Listed Building – Grade II*
- Designated: 17 January 1949

= Urishay Castle Chapel =

Urishay Castle Chapel is a redundant chapel to the north of Urishay Castle, some 2.5 km west of the village of Peterchurch in Herefordshire, England. It is recorded in the National Heritage List for England as a designated Grade II* listed building, and is under the care of the Friends of Friendless Churches. The chapel is a Scheduled Monument, and is on the Heritage at Risk Register.

==History==

The chapel is built in the bailey of Urishay Castle. It is the earliest purpose-built chapel to a castle in Herefordshire. The nave dates from the early 12th century, and an extension forming the chancel was added in the late 12th century. Alterations were made to the chapel in the 16th and 17th centuries. In later years it had a number of uses, including being a blacksmith's forge, a carpenter's shop and a dog kennel.

By the early part of the 20th century it was a ruin. Following a report by the Society for the Protection of Ancient Buildings some work was carried out and it was re-dedicated for public worship on 29 June 1914. However it was closed again in 1923. By 1949 it was again a ruin, with holes in the roof and leaning walls.
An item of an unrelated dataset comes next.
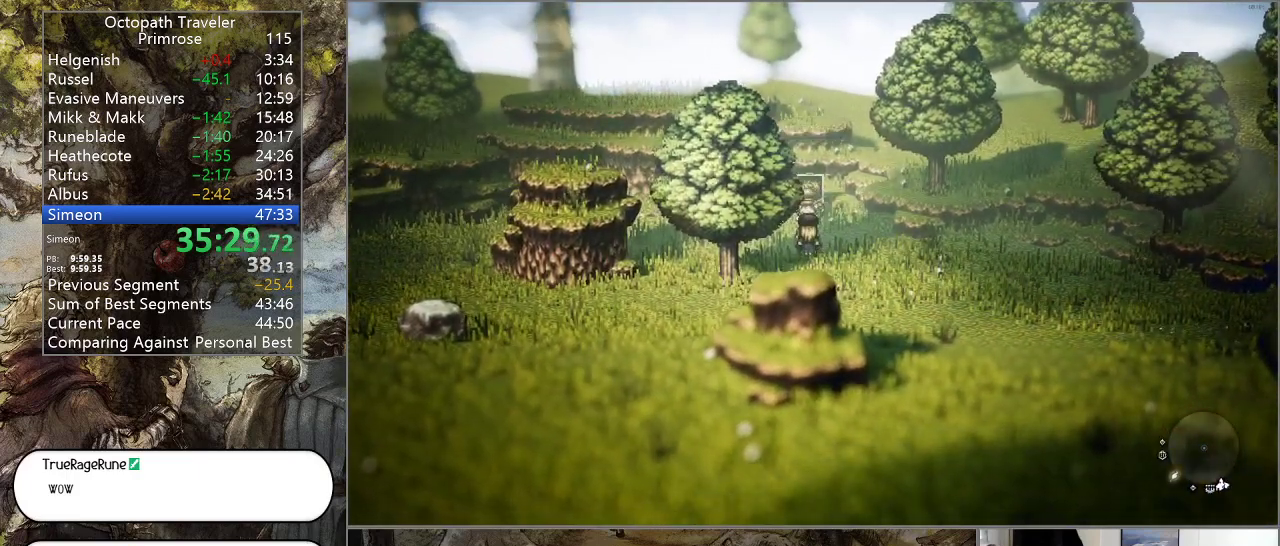
{"dt_ms": 500, "buttons": ["CROSS", "CIRCLE"], "left_stick": "center", "right_stick": "center", "events": [[500, "CROSS", "down"]]}
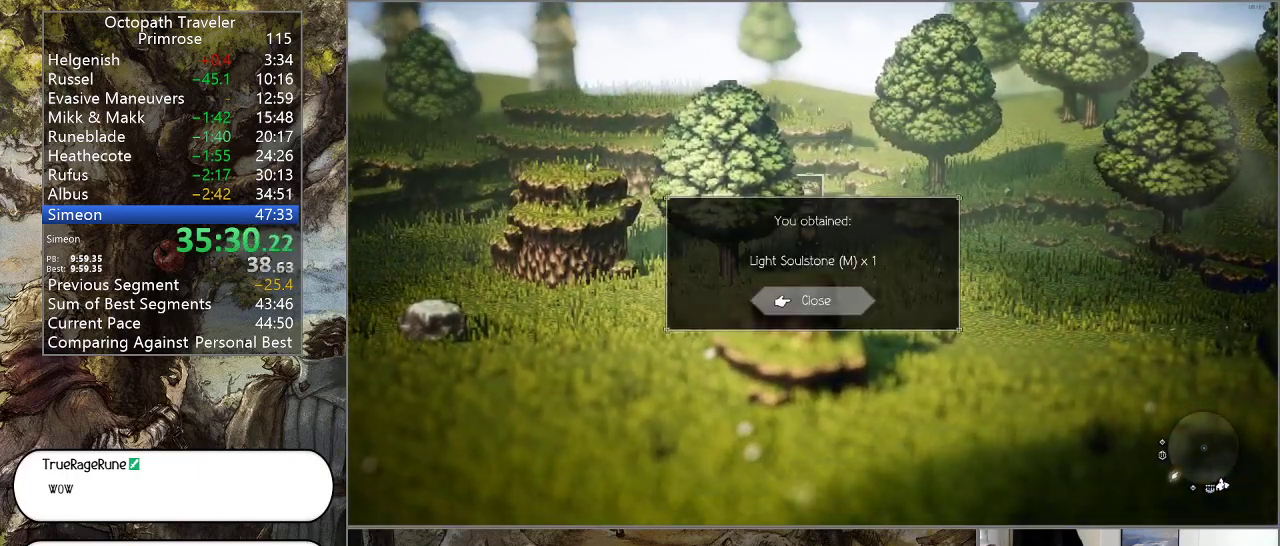
{"dt_ms": 500, "buttons": ["CIRCLE"], "left_stick": "left", "right_stick": "center", "events": [[33, "left_stick", "down-left"], [133, "CROSS", "up"], [267, "left_stick", "left"]]}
In 1978 it was vested in the charity the Friends of Friendless Churches, its freehold being dated 26 July 1978. The charity carried out a programme of repairs which were completed in 2009, including rebuilding much of the walling, but the building is still only partly roofed. In 1914 traces of wall paintings were reported, but these have completely disappeared. In the 1980s evidence was found of a number of infant burials, although there have never been any adult burials in the chapel.

==Architecture==

The chapel is constructed in stone rubble with a stone slate roof. It is in two cells, one forming the nave and the other the chancel, each of which is of similar width; the chapel is otherwise featureless. A rendered concrete block wall dating from the 1980s stands about 1 m to the west of the chancel arch. In the north wall of the chancel are two doors, one added in the 20th century, and the other being an original priest's door with a semicircular head. In the north wall are two windows, one being small with a semicircular head, and the other larger with a square head, probably dating from the 17th century. The east wall contains a window with a four-centred head, probably from the early 16th century. In the north wall of the nave is a narrow square-headed window, and in the south wall is a window with a pointed head and a doorway with a semicircular head. The west wall contains two single-light windows at different heights. The fittings still present in the interior are an altar slab with five consecration crosses, and the base of a 19th-century font.